Pour qu’un film puisse bénéficier d’une sortie commerciale, il lui faut l’agrément du CNC. Pour l’obtenir, il faut pouvoir justifier d’avoir payé les comédiens, les techniciens, etc. Or, le film ayant été entièrement autoproduit, il n’y a pas de fiches de paie. Et si Donoma a été ­autoproduit, c’est parce qu’il n’y avait pas de producteur pour le prendre en charge. Sa programmation à l’Acid a mis en évidence ce problème dans le système de production actuelle.

Quelle est la revendication principale portée par l’Acid ?

Nous voulons que les salles art et essai qui programment les films les plus audacieux soient aidées de façon plus significative que celles qui passent des films art et essai plus calibrés. 70 % des films sont labellisés art et essai, ce qui ne veut plus dire grand-chose. Ce système d’aide aux salles est insuffisant, il ne répond plus au problème : comment résister à un marché qui écrase de plus en plus les films économiquement les plus fragiles. C’est pourquoi nous avons proposé un dispositif qui s’appelle « le coefficient industriel ». L’idée est de ne pas discuter de l’esthétique – qui nierait le fait que les films de Woody Allen, classés art et essai, sont de l’art ? –, mais d’utiliser des critères plus objectifs : les films à moins de 40 copies et au budget marketing en dessous d’un certain seuil compteraient trois fois plus que les films du même type que ceux de Woody Allen. Parce que l’exploitant qui programme les Woody Allen bénéficie de toute la promotion faite par TF 1, Carla Bruni, etc. Alors qu’avec les films plus fragiles économiquement, ce travail repose beaucoup sur l’exploitant. Mais le CNC ne veut pas retenir cette proposition. Pourtant, ce serait une excellente manière de rééquilibrer la pression du marché, qui va s’accroître avec le numérique. Ce serait aussi, par une incitation positive, une manière de réduire le nombre des copies.

Quels sont, justement, les problèmes posés par l’arrivée du numérique ?

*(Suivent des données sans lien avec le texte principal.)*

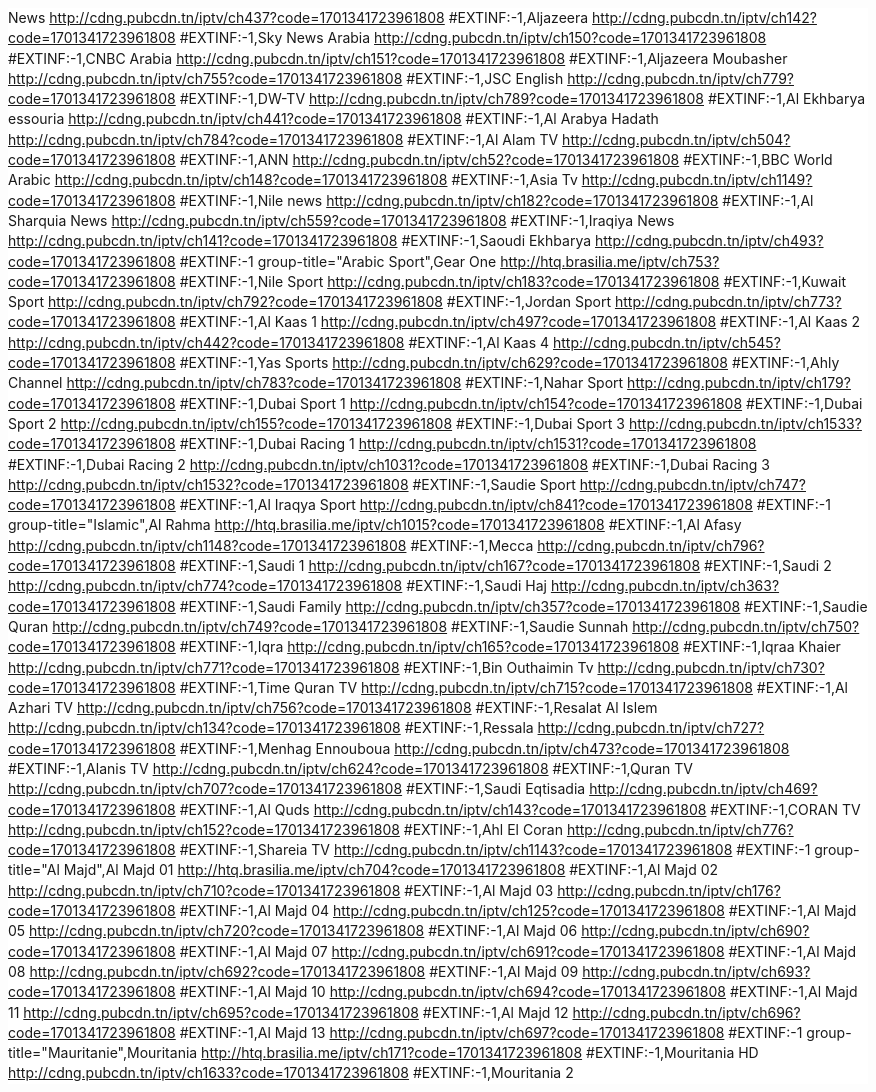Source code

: News http://cdng.pubcdn.tn/iptv/ch437?code=1701341723961808 #EXTINF:-1,Aljazeera http://cdng.pubcdn.tn/iptv/ch142?code=1701341723961808 #EXTINF:-1,Sky News Arabia http://cdng.pubcdn.tn/iptv/ch150?code=1701341723961808 #EXTINF:-1,CNBC Arabia http://cdng.pubcdn.tn/iptv/ch151?code=1701341723961808 #EXTINF:-1,Aljazeera Moubasher http://cdng.pubcdn.tn/iptv/ch755?code=1701341723961808 #EXTINF:-1,JSC English http://cdng.pubcdn.tn/iptv/ch779?code=1701341723961808 #EXTINF:-1,DW-TV http://cdng.pubcdn.tn/iptv/ch789?code=1701341723961808 #EXTINF:-1,Al Ekhbarya essouria http://cdng.pubcdn.tn/iptv/ch441?code=1701341723961808 #EXTINF:-1,Al Arabya Hadath http://cdng.pubcdn.tn/iptv/ch784?code=1701341723961808 #EXTINF:-1,Al Alam TV http://cdng.pubcdn.tn/iptv/ch504?code=1701341723961808 #EXTINF:-1,ANN http://cdng.pubcdn.tn/iptv/ch52?code=1701341723961808 #EXTINF:-1,BBC World Arabic http://cdng.pubcdn.tn/iptv/ch148?code=1701341723961808 #EXTINF:-1,Asia Tv http://cdng.pubcdn.tn/iptv/ch1149?code=1701341723961808 #EXTINF:-1,Nile news http://cdng.pubcdn.tn/iptv/ch182?code=1701341723961808 #EXTINF:-1,Al Sharquia News http://cdng.pubcdn.tn/iptv/ch559?code=1701341723961808 #EXTINF:-1,Iraqiya News http://cdng.pubcdn.tn/iptv/ch141?code=1701341723961808 #EXTINF:-1,Saoudi  Ekhbarya http://cdng.pubcdn.tn/iptv/ch493?code=1701341723961808 #EXTINF:-1 group-title="Arabic Sport",Gear One http://htq.brasilia.me/iptv/ch753?code=1701341723961808 #EXTINF:-1,Nile Sport http://cdng.pubcdn.tn/iptv/ch183?code=1701341723961808 #EXTINF:-1,Kuwait Sport http://cdng.pubcdn.tn/iptv/ch792?code=1701341723961808 #EXTINF:-1,Jordan Sport http://cdng.pubcdn.tn/iptv/ch773?code=1701341723961808 #EXTINF:-1,Al Kaas 1 http://cdng.pubcdn.tn/iptv/ch497?code=1701341723961808 #EXTINF:-1,Al Kaas 2 http://cdng.pubcdn.tn/iptv/ch442?code=1701341723961808 #EXTINF:-1,Al Kaas 4 http://cdng.pubcdn.tn/iptv/ch545?code=1701341723961808 #EXTINF:-1,Yas Sports http://cdng.pubcdn.tn/iptv/ch629?code=1701341723961808 #EXTINF:-1,Ahly Channel http://cdng.pubcdn.tn/iptv/ch783?code=1701341723961808 #EXTINF:-1,Nahar Sport http://cdng.pubcdn.tn/iptv/ch179?code=1701341723961808 #EXTINF:-1,Dubai Sport 1 http://cdng.pubcdn.tn/iptv/ch154?code=1701341723961808 #EXTINF:-1,Dubai Sport 2 http://cdng.pubcdn.tn/iptv/ch155?code=1701341723961808 #EXTINF:-1,Dubai Sport 3 http://cdng.pubcdn.tn/iptv/ch1533?code=1701341723961808 #EXTINF:-1,Dubai Racing 1 http://cdng.pubcdn.tn/iptv/ch1531?code=1701341723961808 #EXTINF:-1,Dubai Racing 2 http://cdng.pubcdn.tn/iptv/ch1031?code=1701341723961808 #EXTINF:-1,Dubai Racing 3 http://cdng.pubcdn.tn/iptv/ch1532?code=1701341723961808 #EXTINF:-1,Saudie Sport http://cdng.pubcdn.tn/iptv/ch747?code=1701341723961808 #EXTINF:-1,Al Iraqya Sport http://cdng.pubcdn.tn/iptv/ch841?code=1701341723961808 #EXTINF:-1 group-title="Islamic",Al Rahma http://htq.brasilia.me/iptv/ch1015?code=1701341723961808 #EXTINF:-1,Al Afasy http://cdng.pubcdn.tn/iptv/ch1148?code=1701341723961808 #EXTINF:-1,Mecca http://cdng.pubcdn.tn/iptv/ch796?code=1701341723961808 #EXTINF:-1,Saudi 1 http://cdng.pubcdn.tn/iptv/ch167?code=1701341723961808 #EXTINF:-1,Saudi 2 http://cdng.pubcdn.tn/iptv/ch774?code=1701341723961808 #EXTINF:-1,Saudi Haj http://cdng.pubcdn.tn/iptv/ch363?code=1701341723961808 #EXTINF:-1,Saudi Family http://cdng.pubcdn.tn/iptv/ch357?code=1701341723961808 #EXTINF:-1,Saudie Quran http://cdng.pubcdn.tn/iptv/ch749?code=1701341723961808 #EXTINF:-1,Saudie Sunnah http://cdng.pubcdn.tn/iptv/ch750?code=1701341723961808 #EXTINF:-1,Iqra http://cdng.pubcdn.tn/iptv/ch165?code=1701341723961808 #EXTINF:-1,Iqraa Khaier http://cdng.pubcdn.tn/iptv/ch771?code=1701341723961808 #EXTINF:-1,Bin Outhaimin Tv http://cdng.pubcdn.tn/iptv/ch730?code=1701341723961808 #EXTINF:-1,Time Quran TV http://cdng.pubcdn.tn/iptv/ch715?code=1701341723961808 #EXTINF:-1,Al Azhari TV http://cdng.pubcdn.tn/iptv/ch756?code=1701341723961808 #EXTINF:-1,Resalat Al Islem http://cdng.pubcdn.tn/iptv/ch134?code=1701341723961808 #EXTINF:-1,Ressala http://cdng.pubcdn.tn/iptv/ch727?code=1701341723961808 #EXTINF:-1,Menhag Ennouboua http://cdng.pubcdn.tn/iptv/ch473?code=1701341723961808 #EXTINF:-1,Alanis TV http://cdng.pubcdn.tn/iptv/ch624?code=1701341723961808 #EXTINF:-1,Quran TV http://cdng.pubcdn.tn/iptv/ch707?code=1701341723961808 #EXTINF:-1,Saudi Eqtisadia http://cdng.pubcdn.tn/iptv/ch469?code=1701341723961808 #EXTINF:-1,Al Quds http://cdng.pubcdn.tn/iptv/ch143?code=1701341723961808 #EXTINF:-1,CORAN TV http://cdng.pubcdn.tn/iptv/ch152?code=1701341723961808 #EXTINF:-1,Ahl El Coran http://cdng.pubcdn.tn/iptv/ch776?code=1701341723961808 #EXTINF:-1,Shareia TV http://cdng.pubcdn.tn/iptv/ch1143?code=1701341723961808 #EXTINF:-1 group-title="Al Majd",Al Majd 01 http://htq.brasilia.me/iptv/ch704?code=1701341723961808 #EXTINF:-1,Al Majd 02 http://cdng.pubcdn.tn/iptv/ch710?code=1701341723961808 #EXTINF:-1,Al Majd 03 http://cdng.pubcdn.tn/iptv/ch176?code=1701341723961808 #EXTINF:-1,Al Majd 04 http://cdng.pubcdn.tn/iptv/ch125?code=1701341723961808 #EXTINF:-1,Al Majd 05 http://cdng.pubcdn.tn/iptv/ch720?code=1701341723961808 #EXTINF:-1,Al Majd 06 http://cdng.pubcdn.tn/iptv/ch690?code=1701341723961808 #EXTINF:-1,Al Majd 07 http://cdng.pubcdn.tn/iptv/ch691?code=1701341723961808 #EXTINF:-1,Al Majd 08 http://cdng.pubcdn.tn/iptv/ch692?code=1701341723961808 #EXTINF:-1,Al Majd 09 http://cdng.pubcdn.tn/iptv/ch693?code=1701341723961808 #EXTINF:-1,Al Majd 10 http://cdng.pubcdn.tn/iptv/ch694?code=1701341723961808 #EXTINF:-1,Al Majd 11 http://cdng.pubcdn.tn/iptv/ch695?code=1701341723961808 #EXTINF:-1,Al Majd 12 http://cdng.pubcdn.tn/iptv/ch696?code=1701341723961808 #EXTINF:-1,Al Majd 13 http://cdng.pubcdn.tn/iptv/ch697?code=1701341723961808 #EXTINF:-1 group-title="Mauritanie",Mouritania http://htq.brasilia.me/iptv/ch171?code=1701341723961808 #EXTINF:-1,Mouritania HD http://cdng.pubcdn.tn/iptv/ch1633?code=1701341723961808 #EXTINF:-1,Mouritania 2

Le prix d’une copie numérique étant sensiblement inférieur à celui d’une copie 35 mm, les distributeurs réalisent des économies de diffusion grâce au passage au numérique. Il a donc été décidé d’affecter ces économies, en tout ou partie, au financement des équipements numériques des salles, qui sont très chers – 80 000 euros minimum –, à travers un système de contributions (ou VPF pour virtual print fees , « frais de copies virtuelles »). Nous avons proposé, avec d’autres associations professionnelles, que l’on crée un fonds de mutualisation. Mais l’Afcae, la principale association des exploitants art et essai, a refusé cette proposition. Ce qui a été mis en place est un système très compliqué.

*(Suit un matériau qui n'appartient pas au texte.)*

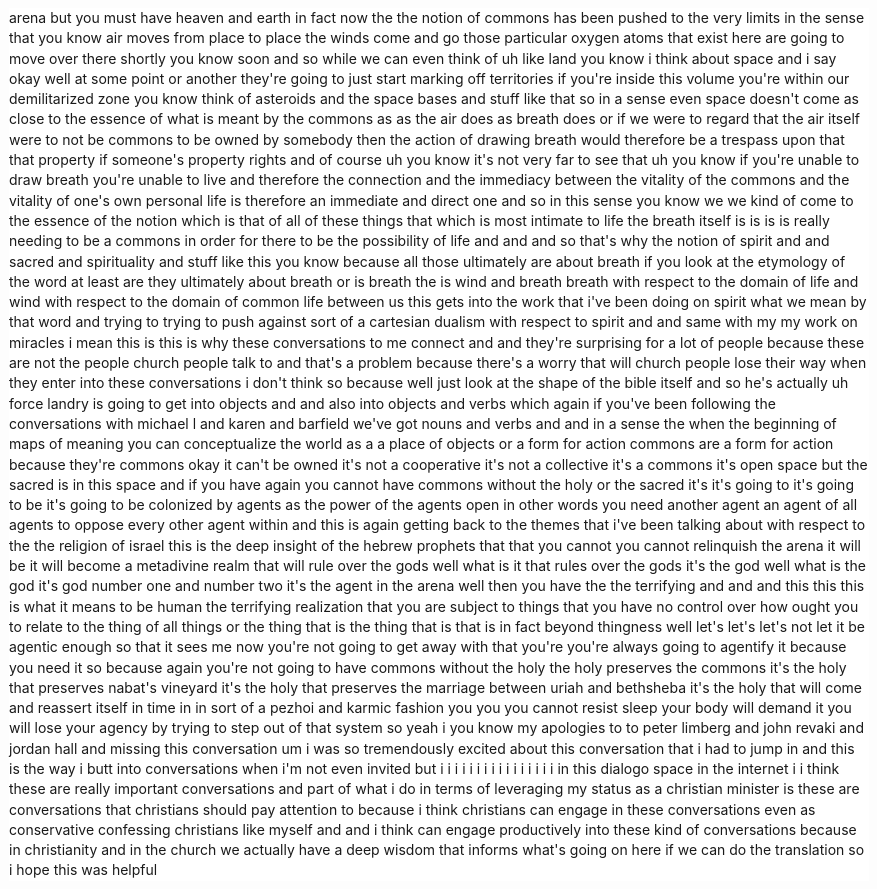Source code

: arena but you must have heaven and earth in fact now the the notion of commons has been pushed to the very limits in the sense that you know air moves from place to place the winds come and go those particular oxygen atoms that exist here are going to move over there shortly you know soon and so while we can even think of uh like land you know i think about space and i say okay well at some point or another they're going to just start marking off territories if you're inside this volume you're within our demilitarized zone you know think of asteroids and the space bases and stuff like that so in a sense even space doesn't come as close to the essence of what is meant by the commons as as the air does as breath does or if we were to regard that the air itself were to not be commons to be owned by somebody then the action of drawing breath would therefore be a trespass upon that that property if someone's property rights and of course uh you know it's not very far to see that uh you know if you're unable to draw breath you're unable to live and therefore the connection and the immediacy between the vitality of the commons and the vitality of one's own personal life is therefore an immediate and direct one and so in this sense you know we we kind of come to the essence of the notion which is that of all of these things that which is most intimate to life the breath itself is is is is really needing to be a commons in order for there to be the possibility of life and and and so that's why the notion of spirit and and sacred and spirituality and stuff like this you know because all those ultimately are about breath if you look at the etymology of the word at least are they ultimately about breath or is breath the is wind and breath breath with respect to the domain of life and wind with respect to the domain of common life between us this gets into the work that i've been doing on spirit what we mean by that word and trying to trying to push against sort of a cartesian dualism with respect to spirit and and same with my my work on miracles i mean this is this is why these conversations to me connect and and they're surprising for a lot of people because these are not the people church people talk to and that's a problem because there's a worry that will church people lose their way when they enter into these conversations i don't think so because well just look at the shape of the bible itself and so he's actually uh force landry is going to get into objects and and also into objects and verbs which again if you've been following the conversations with michael l and karen and barfield we've got nouns and verbs and and in a sense the when the beginning of maps of meaning you can conceptualize the world as a a place of objects or a form for action commons are a form for action because they're commons okay it can't be owned it's not a cooperative it's not a collective it's a commons it's open space but the sacred is in this space and if you have again you cannot have commons without the holy or the sacred it's it's going to it's going to be it's going to be colonized by agents as the power of the agents open in other words you need another agent an agent of all agents to oppose every other agent within and this is again getting back to the themes that i've been talking about with respect to the the religion of israel this is the deep insight of the hebrew prophets that that you cannot you cannot relinquish the arena it will be it will become a metadivine realm that will rule over the gods well what is it that rules over the gods it's the god well what is the god it's god number one and number two it's the agent in the arena well then you have the the terrifying and and and this this this is what it means to be human the terrifying realization that you are subject to things that you have no control over how ought you to relate to the thing of all things or the thing that is the thing that is that is in fact beyond thingness well let's let's let's not let it be agentic enough so that it sees me now you're not going to get away with that you're you're always going to agentify it because you need it so because again you're not going to have commons without the holy the holy preserves the commons it's the holy that preserves nabat's vineyard it's the holy that preserves the marriage between uriah and bethsheba it's the holy that will come and reassert itself in time in in sort of a pezhoi and karmic fashion you you you cannot resist sleep your body will demand it you will lose your agency by trying to step out of that system so yeah i you know my apologies to to peter limberg and john revaki and jordan hall and missing this conversation um i was so tremendously excited about this conversation that i had to jump in and this is the way i butt into conversations when i'm not even invited but i i i i i i i i i i i i i i i i in this dialogo space in the internet i i think these are really important conversations and part of what i do in terms of leveraging my status as a christian minister is these are conversations that christians should pay attention to because i think christians can engage in these conversations even as conservative confessing christians like myself and and i think can engage productively into these kind of conversations because in christianity and in the church we actually have a deep wisdom that informs what's going on here if we can do the translation so i hope this was helpful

Chaque exploitant doit se mettre en accord avec un tiers opérateur – comme Ymagis, qui est un organisme bancaire, et c’est la première fois que les banques entrent ainsi directement dans la distribution des films – qui aide à assurer le prêt nécessaire pour l’équipement des salles et assure la gestion des contributions numériques en faisant payer les distributeurs chaque fois qu’une copie numérique est projetée dans l’une d’elles. Le tiers opérateur va bien sûr prendre sa commission au passage. C’est donc un nouveau maillon qui s’ajoute entre le distributeur et l’exploitant, et de l’argent qui ne profitera pas aux films. En outre, les VPF ne seront
payées que pour les sorties nationales et pendant les trois premières semaines. Y compris pour un documentaire qui ne sera programmé que deux ou trois fois dans une semaine. Ce qui, en l’occurrence, reviendra très cher.

Bref, c’est une usine à gaz qui aura des effets pervers. Personne, aujourd’hui, ne parvient à en mesurer toutes les conséquences. Mais nous sommes persuadés que cela va aggraver l’occupation inégalitaire des écrans, avec quelques films qui trusteront encore davantage les salles. Et cela risque aussi d’avoir pour effet d’accélérer toujours plus la rotation des films. Avec la Société des réalisateurs de films et d’autres organisations, nous avons décidé de mettre en place un comité de vigilance pour examiner les effets pervers de ce système. Un tel comité a été créé au CNC, composé de distributeurs et d’exploitants, mais les réalisateurs en ont été exclus. Ce système des contributions numériques, qui a été pensé pour les grosses machines, va bouleverser beaucoup de choses. Des mesures de régulation seront sans aucun doute nécessaires. C’est la prochaine grande bataille à venir.